OLE Transactions Standard

 

Applies To: Windows 10, Windows 7, Windows 8, Windows 8.1, Windows Server 2008, Windows Server 2008 R2, Windows Server 2012, Windows Server 2012 R2, Windows Server Technical Preview, Windows Vista

OLE Transactions is the Microsoft interface standard for transaction management. Applications use OLE Transactions–compliant interfaces to initiate, commit, abort, and inquire about transactions. Resource managers use OLE Transactions–compliant interfaces to enlist in transactions, to propagate transactions to other resource managers, to propagate transactions from process to process or from system to system, and to participate in the two-phase commit protocol.

The Microsoft DTC system implements most OLE Transactions–compliant objects, interfaces, and methods.
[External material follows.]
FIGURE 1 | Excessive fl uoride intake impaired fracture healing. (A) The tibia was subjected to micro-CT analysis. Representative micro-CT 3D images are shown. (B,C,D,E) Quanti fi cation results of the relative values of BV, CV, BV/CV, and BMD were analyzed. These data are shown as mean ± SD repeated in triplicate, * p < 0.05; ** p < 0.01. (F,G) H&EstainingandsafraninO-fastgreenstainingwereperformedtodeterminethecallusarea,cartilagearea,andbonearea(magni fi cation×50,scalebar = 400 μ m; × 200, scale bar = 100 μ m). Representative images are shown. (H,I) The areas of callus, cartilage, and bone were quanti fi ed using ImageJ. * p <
Resource managers that wish to use OLE Transactions must implement some OLE Transactions–compliant objects, interfaces, and methods.

The OLE Transactions specification is based on COM but it differs in the following respects:

  • OLE Transactions objects cannot be created using the COM CoCreate APIs.

  • References to OLE Transactions objects are always direct. Therefore, no proxies or stubs are created for inter-apartment, inter-process, or inter-node calls and OLE Transactions references cannot be marshaled using standard COM marshaling.

  • All references to OLE Transactions objects and their sinks are completely free threaded and cannot rely upon COM concurrency control models. For example, you cannot pass a reference to an IResourceManagerSink interface on a single-threaded apartment and expect the callback to occur only on the same single-threaded apartment.